Artists needed math in order to make paintings look three-dimensional, or 3-D. In the Middle Ages, paintings didn’t look realistic. The people in them looked flat, like a king or a queen on a playing card. The buildings looked flat, too, like pieces of scenery in a play. But in the 1400s an artist named Filippo Brunelleschi figured out a way to make paintings appear to have depth. A person looking at a painting would be tricked into thinking it was something in real space. For instance, figures close-up had to be much bigger than figures that were supposed to be far away. This is called painting in perspective. A painter needed math to measure out the correct spaces for figures on the wood panels.



Leonardo was a great painter because he followed the rules … and then made rules of his own. There was magic in his fingers. He blurred hills and valleys in the background of a painting. Just a little bit. They looked as if they were blending into the sky. This is exactly how faraway mountains appear to our eyes. They don’t have sharp details or sharp outlines.

In 1478, when Leonardo was about twenty-six years old, he completed a whole painting. It is a scene of the Annunciation. The Annunciation was when an angel appeared to Mary. He told her that she was going to have a son named Jesus. In Leonardo’s painting, Mary is wearing clothes that a woman of the time would have worn. She is sitting in a walled garden. The landscape in the background looks very much like the hills of Vinci. The picture is very peaceful, and yet it also has drama.

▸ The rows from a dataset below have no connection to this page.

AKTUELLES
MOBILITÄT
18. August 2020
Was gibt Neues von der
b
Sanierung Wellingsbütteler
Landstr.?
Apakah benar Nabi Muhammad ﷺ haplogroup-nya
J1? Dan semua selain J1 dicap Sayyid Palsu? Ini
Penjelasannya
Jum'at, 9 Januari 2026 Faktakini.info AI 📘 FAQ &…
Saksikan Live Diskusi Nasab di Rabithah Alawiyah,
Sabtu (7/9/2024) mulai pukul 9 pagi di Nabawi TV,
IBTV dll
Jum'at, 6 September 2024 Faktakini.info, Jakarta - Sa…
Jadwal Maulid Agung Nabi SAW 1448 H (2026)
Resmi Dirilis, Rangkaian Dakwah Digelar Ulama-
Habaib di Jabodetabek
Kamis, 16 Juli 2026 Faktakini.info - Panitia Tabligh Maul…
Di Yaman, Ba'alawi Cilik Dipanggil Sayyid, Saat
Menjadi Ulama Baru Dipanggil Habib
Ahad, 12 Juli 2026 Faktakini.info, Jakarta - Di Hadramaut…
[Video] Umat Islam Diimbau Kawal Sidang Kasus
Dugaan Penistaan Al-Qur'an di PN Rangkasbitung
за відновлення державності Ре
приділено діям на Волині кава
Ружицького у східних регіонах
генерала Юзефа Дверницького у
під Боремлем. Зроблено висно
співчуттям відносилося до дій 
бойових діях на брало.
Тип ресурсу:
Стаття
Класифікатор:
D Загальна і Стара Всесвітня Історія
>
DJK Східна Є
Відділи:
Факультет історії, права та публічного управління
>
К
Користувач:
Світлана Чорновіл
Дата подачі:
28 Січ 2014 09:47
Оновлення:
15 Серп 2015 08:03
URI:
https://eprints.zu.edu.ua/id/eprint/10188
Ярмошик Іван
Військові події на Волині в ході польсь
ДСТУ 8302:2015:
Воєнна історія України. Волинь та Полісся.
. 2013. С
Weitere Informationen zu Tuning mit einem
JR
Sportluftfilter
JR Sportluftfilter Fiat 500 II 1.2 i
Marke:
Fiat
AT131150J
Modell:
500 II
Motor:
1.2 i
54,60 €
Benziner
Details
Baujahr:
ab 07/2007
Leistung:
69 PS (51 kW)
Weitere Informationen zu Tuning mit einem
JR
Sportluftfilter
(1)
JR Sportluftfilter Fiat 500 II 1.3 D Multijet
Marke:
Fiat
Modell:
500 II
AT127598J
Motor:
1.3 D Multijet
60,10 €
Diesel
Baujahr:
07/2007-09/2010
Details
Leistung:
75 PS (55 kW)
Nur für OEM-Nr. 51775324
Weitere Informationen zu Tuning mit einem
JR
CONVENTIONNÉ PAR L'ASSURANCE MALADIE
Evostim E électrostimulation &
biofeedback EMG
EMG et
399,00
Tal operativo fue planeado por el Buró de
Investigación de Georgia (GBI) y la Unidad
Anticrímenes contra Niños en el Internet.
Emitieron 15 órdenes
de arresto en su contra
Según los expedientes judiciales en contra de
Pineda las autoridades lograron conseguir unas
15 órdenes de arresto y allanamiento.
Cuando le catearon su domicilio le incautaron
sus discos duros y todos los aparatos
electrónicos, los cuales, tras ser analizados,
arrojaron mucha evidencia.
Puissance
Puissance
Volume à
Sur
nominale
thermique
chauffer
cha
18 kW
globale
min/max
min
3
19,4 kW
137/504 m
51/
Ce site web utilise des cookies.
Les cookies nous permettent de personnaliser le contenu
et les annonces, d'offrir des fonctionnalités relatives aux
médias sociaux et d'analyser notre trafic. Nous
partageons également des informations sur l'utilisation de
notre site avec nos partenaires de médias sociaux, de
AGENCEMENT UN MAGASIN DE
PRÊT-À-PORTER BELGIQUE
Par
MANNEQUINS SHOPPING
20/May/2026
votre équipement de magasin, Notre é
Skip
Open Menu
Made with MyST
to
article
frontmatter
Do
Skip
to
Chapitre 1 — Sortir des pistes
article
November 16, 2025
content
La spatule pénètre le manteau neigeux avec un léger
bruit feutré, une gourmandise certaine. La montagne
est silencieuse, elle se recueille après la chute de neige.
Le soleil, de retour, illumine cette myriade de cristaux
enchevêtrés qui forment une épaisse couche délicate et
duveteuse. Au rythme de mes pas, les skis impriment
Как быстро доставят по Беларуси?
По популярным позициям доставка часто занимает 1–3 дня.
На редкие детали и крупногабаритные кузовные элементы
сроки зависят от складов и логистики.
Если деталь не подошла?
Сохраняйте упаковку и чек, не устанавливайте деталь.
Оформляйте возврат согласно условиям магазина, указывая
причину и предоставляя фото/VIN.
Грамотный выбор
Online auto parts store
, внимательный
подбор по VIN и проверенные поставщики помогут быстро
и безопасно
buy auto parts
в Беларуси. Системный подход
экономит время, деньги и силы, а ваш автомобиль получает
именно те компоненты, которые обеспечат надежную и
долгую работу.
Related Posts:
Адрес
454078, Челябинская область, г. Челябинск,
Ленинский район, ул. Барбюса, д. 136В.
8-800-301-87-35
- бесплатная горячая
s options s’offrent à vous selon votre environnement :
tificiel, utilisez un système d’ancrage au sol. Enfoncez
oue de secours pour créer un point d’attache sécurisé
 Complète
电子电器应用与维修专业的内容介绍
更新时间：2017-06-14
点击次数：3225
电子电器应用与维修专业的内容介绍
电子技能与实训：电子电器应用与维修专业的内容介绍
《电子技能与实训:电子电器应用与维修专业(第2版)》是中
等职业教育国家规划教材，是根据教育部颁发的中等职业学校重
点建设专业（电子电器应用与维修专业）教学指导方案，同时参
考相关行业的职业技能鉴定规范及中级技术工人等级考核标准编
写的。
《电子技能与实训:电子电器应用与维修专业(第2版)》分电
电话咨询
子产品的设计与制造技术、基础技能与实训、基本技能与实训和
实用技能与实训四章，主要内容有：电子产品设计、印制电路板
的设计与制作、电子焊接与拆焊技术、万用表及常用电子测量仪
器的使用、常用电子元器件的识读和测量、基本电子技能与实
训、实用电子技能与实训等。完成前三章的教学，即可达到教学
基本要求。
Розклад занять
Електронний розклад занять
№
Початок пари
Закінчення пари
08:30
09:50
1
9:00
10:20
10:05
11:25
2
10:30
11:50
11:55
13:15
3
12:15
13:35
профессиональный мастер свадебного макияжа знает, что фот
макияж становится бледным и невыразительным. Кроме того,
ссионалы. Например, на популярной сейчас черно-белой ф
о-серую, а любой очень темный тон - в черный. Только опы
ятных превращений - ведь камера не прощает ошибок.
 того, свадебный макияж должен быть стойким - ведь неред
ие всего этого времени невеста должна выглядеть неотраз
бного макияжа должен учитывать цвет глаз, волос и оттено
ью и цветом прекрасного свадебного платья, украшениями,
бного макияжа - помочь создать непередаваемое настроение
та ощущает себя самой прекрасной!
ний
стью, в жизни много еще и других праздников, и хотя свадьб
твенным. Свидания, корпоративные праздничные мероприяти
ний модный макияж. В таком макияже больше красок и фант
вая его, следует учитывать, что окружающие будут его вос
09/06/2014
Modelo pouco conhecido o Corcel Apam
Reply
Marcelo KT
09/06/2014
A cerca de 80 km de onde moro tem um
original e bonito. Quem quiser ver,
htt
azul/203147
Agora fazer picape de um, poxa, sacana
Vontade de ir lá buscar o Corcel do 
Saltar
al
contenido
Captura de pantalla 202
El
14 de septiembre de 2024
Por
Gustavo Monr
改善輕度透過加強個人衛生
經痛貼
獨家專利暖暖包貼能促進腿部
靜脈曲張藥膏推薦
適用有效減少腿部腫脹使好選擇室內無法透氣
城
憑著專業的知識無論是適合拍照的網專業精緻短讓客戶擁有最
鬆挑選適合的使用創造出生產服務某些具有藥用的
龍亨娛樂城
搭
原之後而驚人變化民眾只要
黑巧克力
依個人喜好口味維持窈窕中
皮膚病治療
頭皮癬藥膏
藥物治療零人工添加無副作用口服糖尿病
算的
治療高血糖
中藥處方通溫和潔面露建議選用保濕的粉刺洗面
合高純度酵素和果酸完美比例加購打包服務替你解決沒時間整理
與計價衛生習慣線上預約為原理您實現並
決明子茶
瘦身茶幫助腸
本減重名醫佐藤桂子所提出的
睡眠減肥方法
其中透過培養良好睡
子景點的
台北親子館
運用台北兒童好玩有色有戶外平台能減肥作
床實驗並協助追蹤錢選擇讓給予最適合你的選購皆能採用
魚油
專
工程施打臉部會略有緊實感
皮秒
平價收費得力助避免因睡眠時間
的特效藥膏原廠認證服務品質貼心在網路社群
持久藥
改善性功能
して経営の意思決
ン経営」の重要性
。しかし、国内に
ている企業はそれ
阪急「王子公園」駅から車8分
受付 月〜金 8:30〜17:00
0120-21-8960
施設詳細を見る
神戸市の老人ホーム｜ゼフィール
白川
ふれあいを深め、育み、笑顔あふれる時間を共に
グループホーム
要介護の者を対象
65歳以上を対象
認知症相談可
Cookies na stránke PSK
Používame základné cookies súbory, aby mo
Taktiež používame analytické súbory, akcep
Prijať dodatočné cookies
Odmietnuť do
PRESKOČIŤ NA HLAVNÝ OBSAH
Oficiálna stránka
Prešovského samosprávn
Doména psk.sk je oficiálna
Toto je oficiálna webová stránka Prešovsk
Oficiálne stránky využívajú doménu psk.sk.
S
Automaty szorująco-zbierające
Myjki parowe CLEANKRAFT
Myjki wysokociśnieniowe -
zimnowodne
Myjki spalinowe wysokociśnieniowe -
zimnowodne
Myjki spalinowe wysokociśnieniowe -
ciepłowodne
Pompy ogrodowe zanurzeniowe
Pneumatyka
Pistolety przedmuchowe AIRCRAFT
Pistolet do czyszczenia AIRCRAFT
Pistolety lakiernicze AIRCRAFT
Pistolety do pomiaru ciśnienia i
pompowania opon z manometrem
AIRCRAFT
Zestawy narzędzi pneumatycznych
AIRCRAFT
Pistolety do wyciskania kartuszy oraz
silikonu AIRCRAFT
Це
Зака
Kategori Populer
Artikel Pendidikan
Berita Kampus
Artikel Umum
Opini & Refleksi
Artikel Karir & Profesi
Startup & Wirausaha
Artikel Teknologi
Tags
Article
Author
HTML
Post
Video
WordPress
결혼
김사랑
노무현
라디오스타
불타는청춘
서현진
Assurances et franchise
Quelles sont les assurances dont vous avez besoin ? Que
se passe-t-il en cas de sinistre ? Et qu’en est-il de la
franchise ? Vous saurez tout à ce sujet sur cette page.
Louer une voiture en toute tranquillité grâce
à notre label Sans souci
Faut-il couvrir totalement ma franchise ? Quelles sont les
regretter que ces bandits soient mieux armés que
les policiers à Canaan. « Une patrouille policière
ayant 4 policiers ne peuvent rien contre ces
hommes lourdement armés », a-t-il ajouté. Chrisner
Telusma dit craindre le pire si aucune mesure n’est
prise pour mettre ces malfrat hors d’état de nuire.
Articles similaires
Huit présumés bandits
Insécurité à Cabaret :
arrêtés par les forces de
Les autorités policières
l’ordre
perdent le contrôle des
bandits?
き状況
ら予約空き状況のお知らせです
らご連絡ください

The Annunciation is one of only thirteen paintings that experts are sure that Leonardo painted. And three of those thirteen aren’t finished. Why did he paint so few? It wasn’t that he died young. He lived well into his sixties. He wasn’t lazy. He loved to work. For the Annunciation, he did dozens of drawings beforehand. Every curl of hair had to be right. Every blade of grass.

Perhaps Leonardo finished other paintings that may have gotten lost. Someday, in the future, a Leonardo painting may be found in a tiny church or a castle. That would be a great gift for the whole world.

But the fact is that Leonardo had trouble sticking with a project. If he got an order for a painting, the first steps interested him the most. He liked figuring out how to group the figures on the panel. That part was a challenge—like fitting together all the pieces of a puzzle. But finishing a painting, filling in the colors, wasn’t as exciting. So very often he left his work undone. Also, his patrons could be fussy. And Leonardo did not like to be told what to do. He was a genius, after all!

By 1478, Florence was not the peaceful, pleasant city it had been. The Medici family and another powerful family were at war with each other. There were plots to kill the Medici rulers. The streets were dangerous.

At age thirty, Leonardo decided it was time for a change. He left Florence to go north to Milan, another city-state. There, he hoped to work for the ruler of Milan, a scheming duke named Ludovico Sforza.